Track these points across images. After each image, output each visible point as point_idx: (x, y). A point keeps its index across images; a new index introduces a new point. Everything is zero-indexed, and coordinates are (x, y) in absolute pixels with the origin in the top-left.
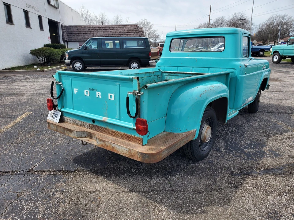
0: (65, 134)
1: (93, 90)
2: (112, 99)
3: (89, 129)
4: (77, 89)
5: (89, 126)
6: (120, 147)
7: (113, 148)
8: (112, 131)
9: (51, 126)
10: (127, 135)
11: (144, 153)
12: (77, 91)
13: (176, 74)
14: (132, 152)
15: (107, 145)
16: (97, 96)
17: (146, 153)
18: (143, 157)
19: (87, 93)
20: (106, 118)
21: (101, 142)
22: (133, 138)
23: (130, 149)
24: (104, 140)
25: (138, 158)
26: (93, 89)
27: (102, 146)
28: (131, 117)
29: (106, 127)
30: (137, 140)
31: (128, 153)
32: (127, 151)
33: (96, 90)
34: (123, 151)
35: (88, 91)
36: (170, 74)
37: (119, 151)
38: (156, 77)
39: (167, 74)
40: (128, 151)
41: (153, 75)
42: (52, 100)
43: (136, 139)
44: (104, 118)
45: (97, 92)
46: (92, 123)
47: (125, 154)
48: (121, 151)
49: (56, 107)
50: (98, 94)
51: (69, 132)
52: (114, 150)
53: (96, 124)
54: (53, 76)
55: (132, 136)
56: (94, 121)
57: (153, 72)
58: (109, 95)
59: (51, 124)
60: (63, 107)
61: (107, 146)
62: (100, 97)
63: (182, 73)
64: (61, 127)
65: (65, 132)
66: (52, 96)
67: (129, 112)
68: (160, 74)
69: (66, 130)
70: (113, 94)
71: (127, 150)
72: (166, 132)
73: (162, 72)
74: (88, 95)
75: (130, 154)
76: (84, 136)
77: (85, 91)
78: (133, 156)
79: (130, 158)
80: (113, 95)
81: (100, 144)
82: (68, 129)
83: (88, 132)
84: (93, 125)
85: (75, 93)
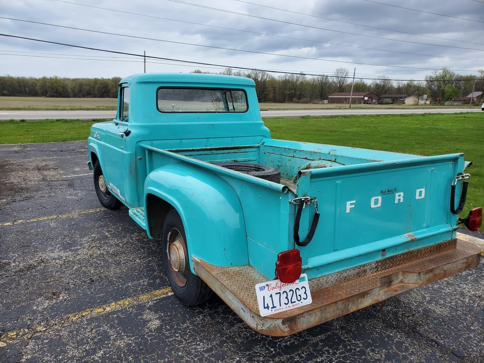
0: (348, 311)
1: (388, 193)
2: (420, 198)
4: (354, 202)
5: (376, 267)
12: (353, 206)
16: (396, 202)
19: (376, 202)
20: (408, 234)
23: (467, 258)
26: (388, 191)
27: (429, 280)
28: (455, 213)
30: (451, 244)
33: (396, 190)
37: (452, 272)
42: (299, 251)
44: (405, 235)
45: (397, 194)
46: (380, 258)
47: (460, 270)
50: (399, 197)
51: (360, 300)
53: (388, 255)
55: (444, 243)
56: (384, 251)
58: (417, 191)
59: (305, 314)
62: (402, 200)
65: (350, 306)
70: (423, 188)
75: (467, 265)
77: (373, 200)
78: (470, 265)
80: (423, 190)
81: (425, 280)
82: (358, 295)
83: (384, 277)
84: (384, 260)
85: (348, 211)
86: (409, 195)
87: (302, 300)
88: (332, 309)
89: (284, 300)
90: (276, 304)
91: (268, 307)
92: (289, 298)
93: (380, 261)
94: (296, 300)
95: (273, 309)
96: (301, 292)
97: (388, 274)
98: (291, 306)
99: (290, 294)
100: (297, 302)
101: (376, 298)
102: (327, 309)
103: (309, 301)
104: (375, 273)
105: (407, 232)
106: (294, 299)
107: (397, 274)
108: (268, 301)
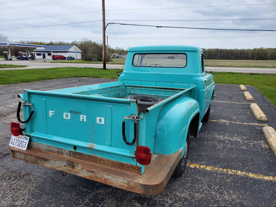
0: (38, 163)
1: (75, 113)
2: (101, 123)
3: (69, 156)
4: (54, 112)
5: (69, 154)
6: (116, 179)
7: (106, 179)
8: (101, 159)
9: (17, 154)
10: (120, 163)
11: (148, 185)
12: (53, 114)
13: (140, 88)
14: (132, 184)
15: (97, 176)
16: (81, 120)
17: (149, 184)
18: (145, 189)
19: (67, 116)
20: (92, 144)
21: (89, 173)
22: (129, 166)
23: (128, 181)
24: (93, 171)
25: (139, 191)
26: (75, 112)
27: (91, 177)
28: (128, 143)
29: (92, 154)
30: (134, 169)
31: (126, 185)
32: (125, 183)
33: (80, 113)
34: (119, 183)
35: (69, 114)
36: (133, 88)
37: (113, 183)
38: (121, 90)
39: (131, 88)
40: (127, 183)
41: (118, 89)
42: (19, 124)
43: (132, 167)
44: (90, 144)
45: (81, 116)
46: (73, 150)
47: (122, 187)
48: (116, 182)
49: (23, 132)
50: (83, 118)
51: (43, 162)
52: (107, 182)
53: (78, 151)
54: (19, 96)
55: (127, 165)
56: (75, 147)
57: (118, 86)
58: (98, 118)
59: (18, 152)
60: (33, 131)
61: (98, 178)
62: (85, 120)
63: (146, 87)
64: (32, 156)
65: (39, 161)
66: (19, 120)
67: (125, 139)
68: (124, 87)
69: (40, 159)
70: (103, 117)
71: (125, 181)
72: (156, 154)
73: (126, 86)
74: (69, 118)
75: (128, 186)
76: (63, 165)
77: (65, 114)
78: (132, 188)
79: (129, 190)
80: (103, 119)
81: (87, 175)
82: (42, 158)
83: (69, 161)
84: (74, 152)
85: (50, 116)
86: (91, 119)
87: (23, 147)
88: (29, 157)
89: (17, 144)
90: (15, 144)
91: (12, 143)
92: (19, 143)
93: (72, 152)
94: (21, 146)
95: (13, 145)
96: (24, 144)
97: (72, 160)
98: (18, 147)
99: (20, 142)
100: (21, 147)
101: (53, 166)
102: (27, 156)
103: (25, 149)
104: (69, 157)
105: (92, 143)
106: (20, 145)
107: (78, 164)
108: (13, 141)
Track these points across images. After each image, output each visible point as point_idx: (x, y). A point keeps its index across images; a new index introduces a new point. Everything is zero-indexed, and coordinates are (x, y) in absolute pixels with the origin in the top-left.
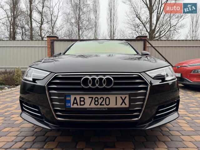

──────────

- **Aim of the exercise**: Word for word and without pictures, please write out only the lines from the start of the entries through the line containing "12: (77, 91)", both included.

- **Solution to this problem**:
Track these points across images. After each image, output each visible point as point_idx: (x, y). A point keeps its index across images; a new index introduces a new point. Everything is zero-indexed, and coordinates are (x, y) in absolute pixels with the origin in the top-left.
0: (65, 134)
1: (93, 90)
2: (112, 99)
3: (89, 129)
4: (77, 89)
5: (89, 126)
6: (120, 147)
7: (113, 148)
8: (112, 131)
9: (51, 126)
10: (127, 135)
11: (144, 153)
12: (77, 91)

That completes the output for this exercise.